The exact cause of why some people develop keloids while others don't is still a subject of research, but genetics certainly play a role. Common areas for keloids to form include the chest, shoulders, earlobes, and upper arms, but they can form anywhere on the body.

The Dermatologist's Role in Keloid Treatment

 

  1. Diagnosis: A dermatologist can usually diagnose a keloid based on its appearance. In some cases, a skin biopsy might be done to rule out other types of skin growths.

  2. Treatment Options: There's no one-size-fits-all treatment for keloids, and sometimes a combination of treatments might be most effective.

    • Steroid injections: Injecting corticosteroids into the keloid can help flatten the scar and reduce itchiness, redness, and burning sensations.

    • Laser treatment: Pulsed-dye lasers can reduce the size and redness of keloids.
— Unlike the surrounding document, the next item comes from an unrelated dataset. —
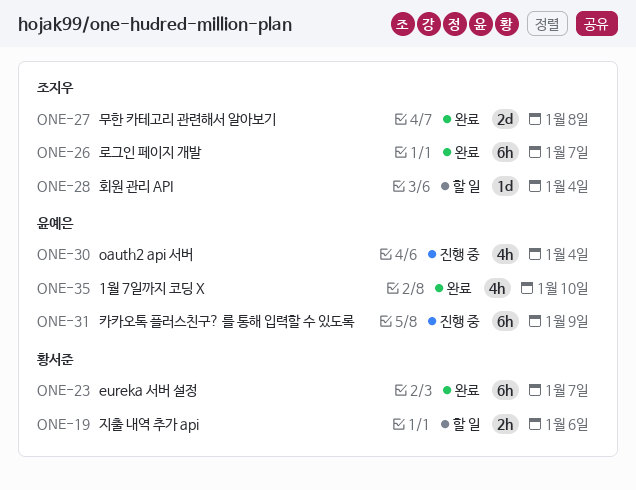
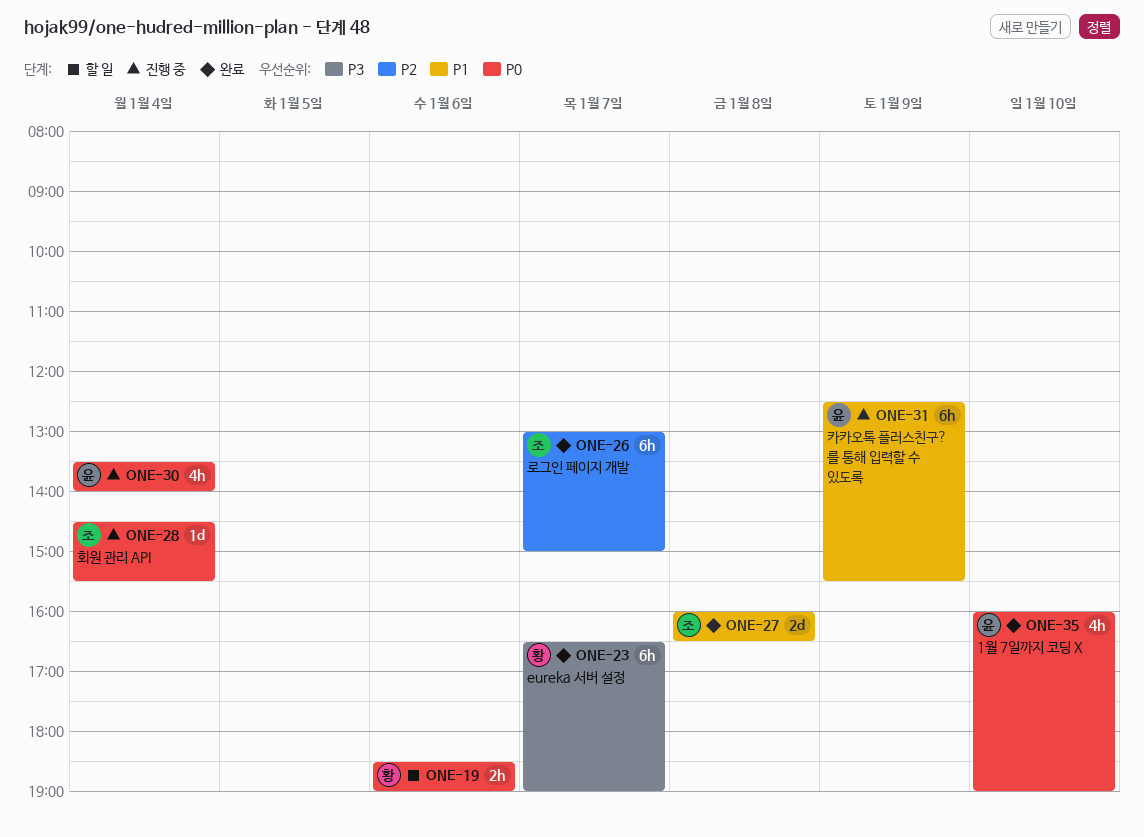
ONE-28, status: 할 일 -> 진행 중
This is often used in combination with other treatments.

    • Surgical removal: While it might seem counterintuitive, in some cases, removing the keloid surgically might be beneficial, especially when followed by other treatments to prevent the keloid from returning.

    • Cryotherapy: Freezing keloids with liquid nitrogen can flatten them, but often results in a dark or light spot, which might be a concern for some patients.

    • Silicone sheets or gel: Applying silicone sheets or gel can help reduce the size and appearance of keloids.

 

 

  1. Prevention Guidance: For individuals prone to keloids, dermatologists can provide advice on wound care to reduce the risk of keloid formation. They might also recommend early treatment after skin injuries.

  2. Counseling: Beyond physical treatments, dermatologists can offer guidance on coping with the emotional aspects of living with keloids, directing patients to support groups or counseling if necessary.

 

 

Keloids represent an overzealous healing response by the skin, leading to scars that can be both physically uncomfortable and emotionally distressing. The expertise of a dermatologist is paramount in managing and treating keloids, ensuring that patients can achieve the best possible outcomes and regain confidence in their skin's appearance.